Chartering of pleasure boats for commercial use: exemption on excise duties on fuels at risk

Prepared by Egidio Filetto, Valeria De Sortis and Umberto Carrettiere

During the first months of 2021, the players of the recreational boating sector engaged in the chartering of their boats for recreational purposes have often been denied the recognition of an important tax advantage by the fuel distributors. We are talking about the exemption from the payment of excise duty on fuels, with a consequent increase in costs for the players themselves.

This “position” is attributable to the fact that the European Commission has filed an appeal with the Court of Justice against the Italian State, arguing that the exemption from excise duties granted to subjects who carry out charter activities for recreational purposes is in contrast with the provisions of Directive 96 of 2003 regarding the taxation of energy products and electricity. The Commission’s thesis would also seem to be shared by the latest decisions of the Italian Supreme Court (take for example the Sentences no. 23226 / 2020 and no.24728 / 2020).

The internal legislation, Table Annexed to Legislative Decree no. 504/1995 (Consolidated Law on Excise Duties – TUA), provides, on the basis of the provisions of Article 24 of the same Decree, an exemption for energy products used “as fuel for the navigation in EU marine waters, including fishing, with the exception of private recreational boats, and uses as fuel for navigation in inland waters, limited to the transport of goods, and for the dredging of waterways and ports “.

In order to better define the “recreational boats” excluded from the benefit of this exemption, Decree no. 577 of 1995 had provided a first notion defining them as “the boats that are used by the owner, by the natural or legal person who can use them under a lease contract or for any other reason, for non-commercial purposes and in particular for purposes other than the transport of passengers or goods and the provision of services for consideration or on behalf of public authorities “.

This notion was modified with the issue of Decree no. 225 of 15 December 2015. In art. 1, paragraph 6, of this Decree, it is in fact provided that the exemption does not apply to “energy products used by private recreational boats, except for supplies to units used for the exclusive commercial purpose by means of a charter contract that carry out the navigation referred to in paragraph 3, provided that the necessary hiring of the exercise occurs as well as the use of the same unit directly by the person carrying out the rental activity “.

**Dataset entries:**

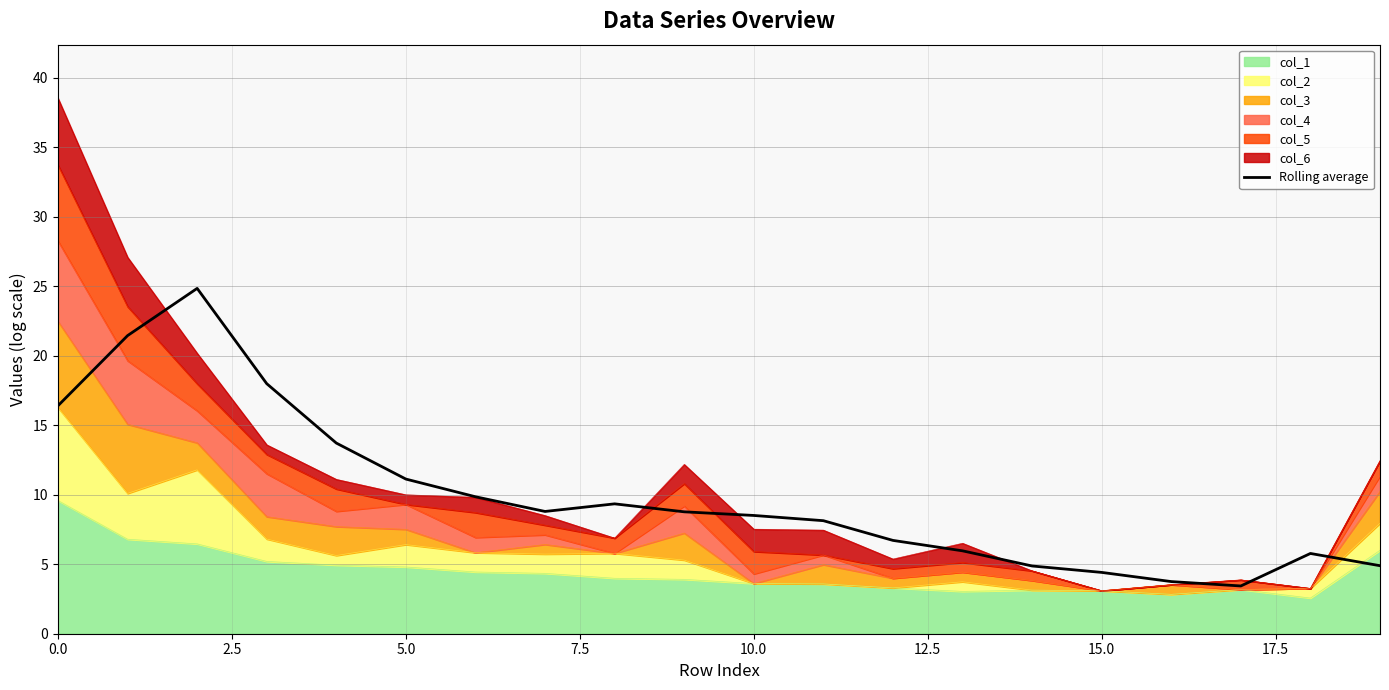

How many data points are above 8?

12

---

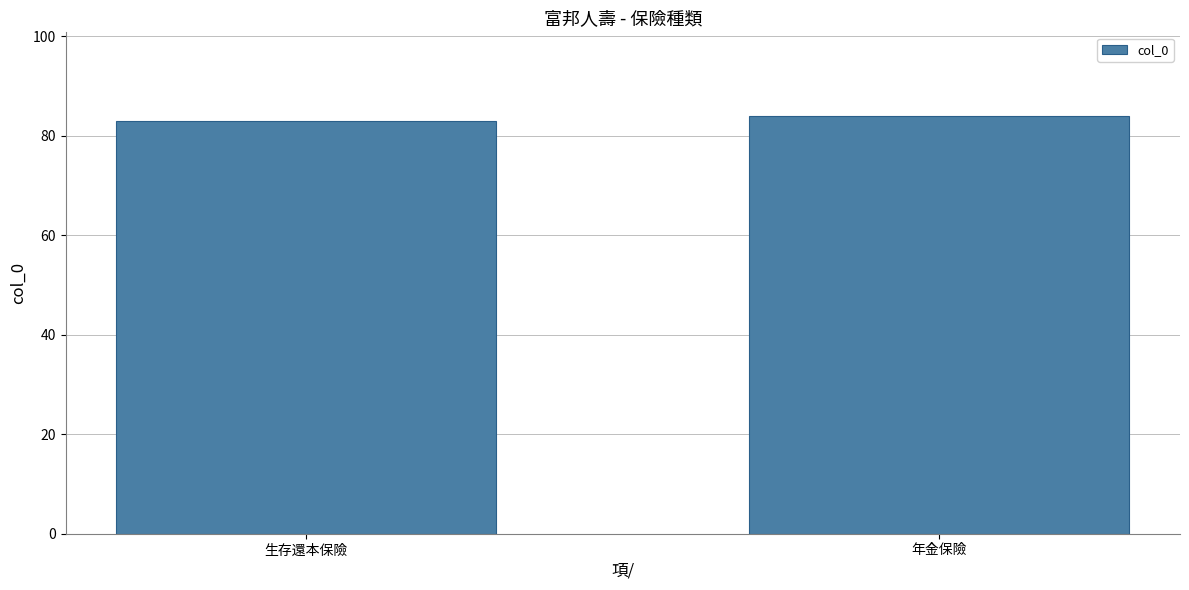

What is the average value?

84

**Required work:**
Decide whether each statement agrees with the article on excise duty exemption for chartered pleasure boats. Answer yes or no for each, and quote the article's words that decide it.
(a) The European Commission has brought an appeal before the Court of Justice against the Italian State.
(b) For navigation in inland waters, the exemption in the Consolidated Law on Excise Duties covers the transport of passengers.
(c) The notion of recreational boats given in Decree no. 577 of 1995 was later changed by a decree issued in 2015.

**Solution for this task:**
(a) Yes: "the European Commission has filed an appeal with the Court of Justice against the Italian State"
(b) No: "uses as fuel for navigation in inland waters, limited to the transport of goods"
(c) Yes: "This notion was modified with the issue of Decree no. 225 of 15 December 2015."